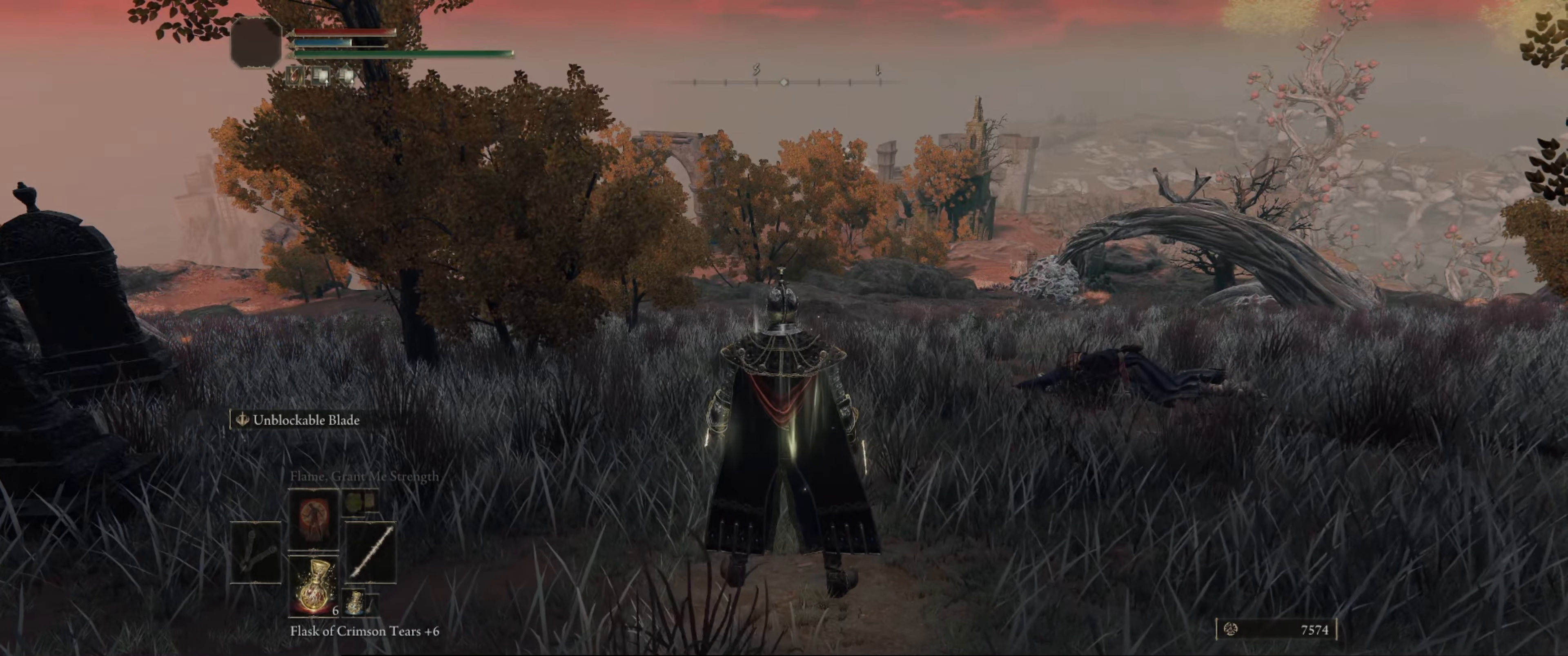
{"buttons": [], "left_stick": "center", "right_stick": "center", "events": []}
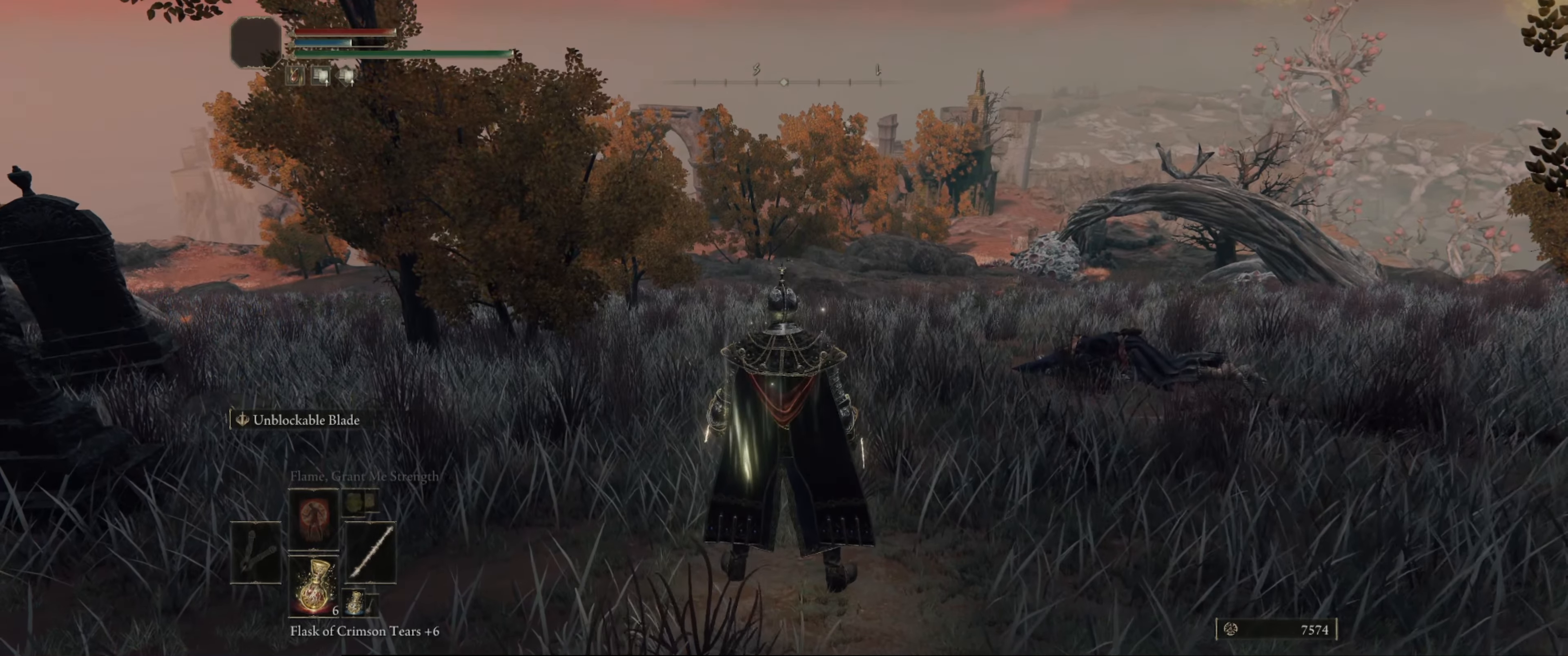
{"buttons": [], "left_stick": "center", "right_stick": "center", "events": []}
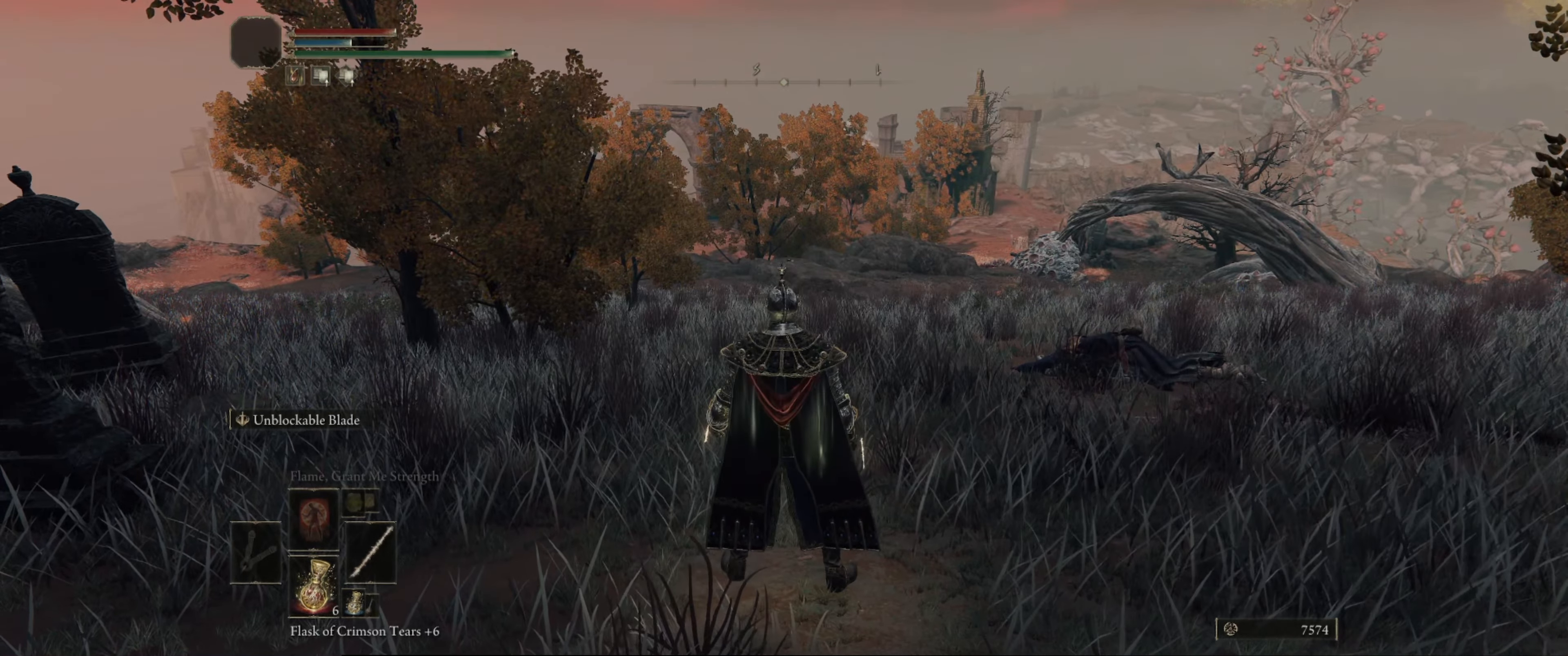
{"buttons": [], "left_stick": "center", "right_stick": "center", "events": []}
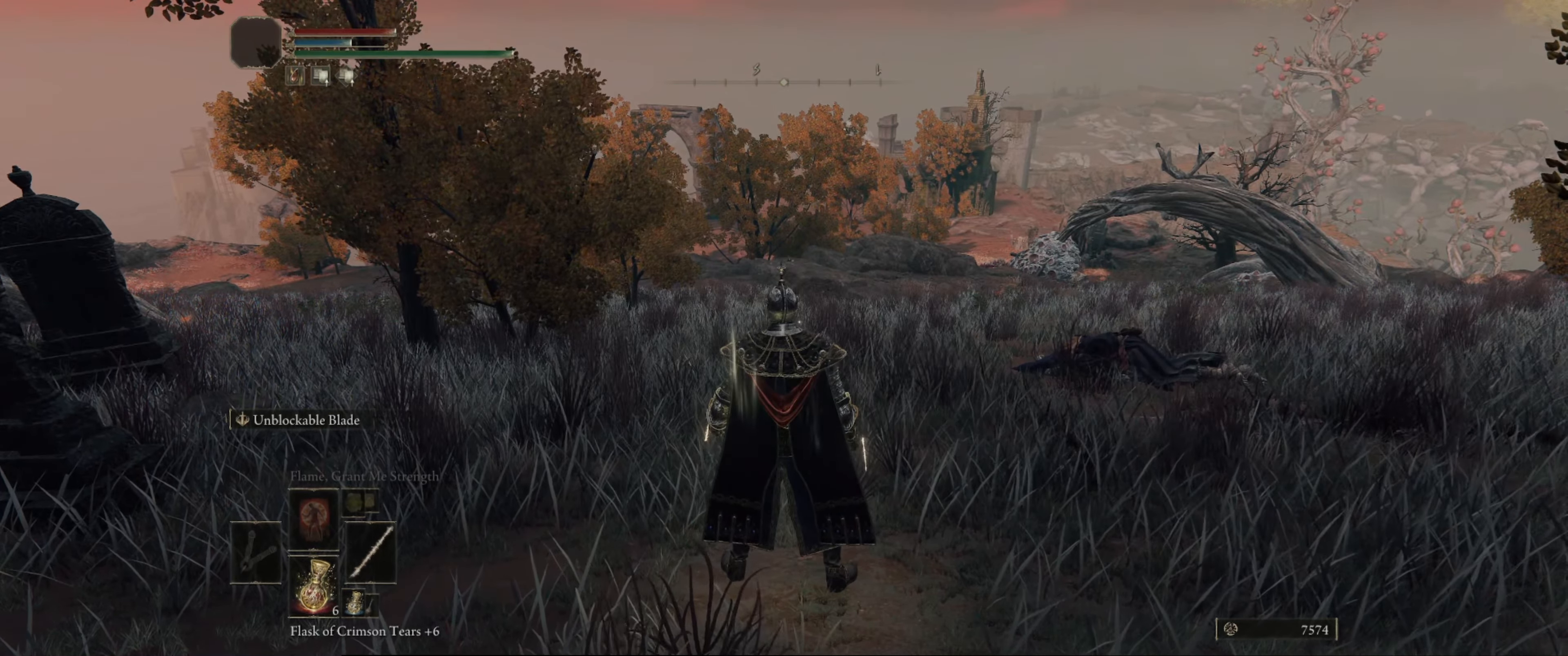
{"buttons": [], "left_stick": "center", "right_stick": "center", "events": [[350, "right_stick", "right"], [450, "right_stick", "center"]]}
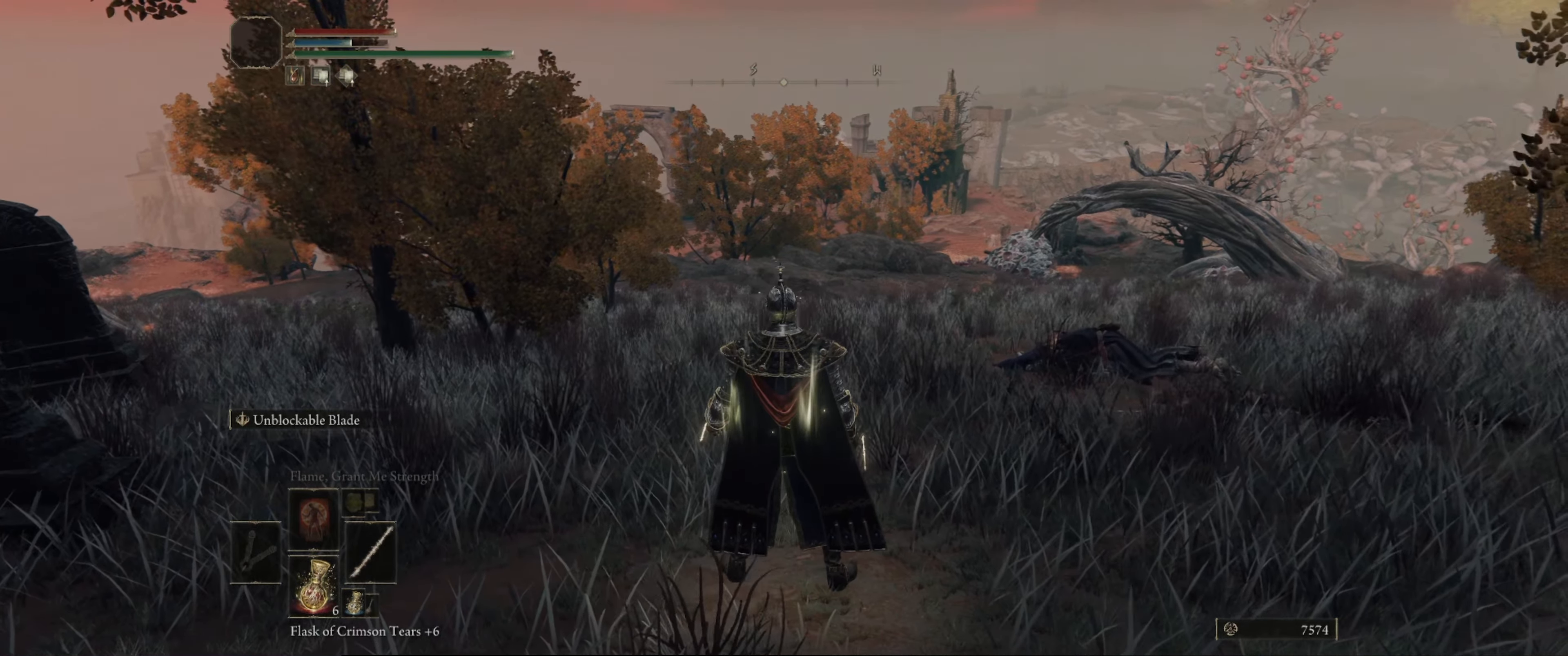
{"buttons": [], "left_stick": "center", "right_stick": "right", "events": [[500, "right_stick", "right"]]}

◆ WHAT TO PRODUCE
Except for the pictures, print the data above exactly.

◆ RESPONSE BELOW
{"buttons": [], "left_stick": "center", "right_stick": "center", "events": []}
{"buttons": [], "left_stick": "center", "right_stick": "center", "events": []}
{"buttons": [], "left_stick": "center", "right_stick": "center", "events": []}
{"buttons": [], "left_stick": "center", "right_stick": "center", "events": [[350, "right_stick", "right"], [450, "right_stick", "center"]]}
{"buttons": [], "left_stick": "center", "right_stick": "right", "events": [[500, "right_stick", "right"]]}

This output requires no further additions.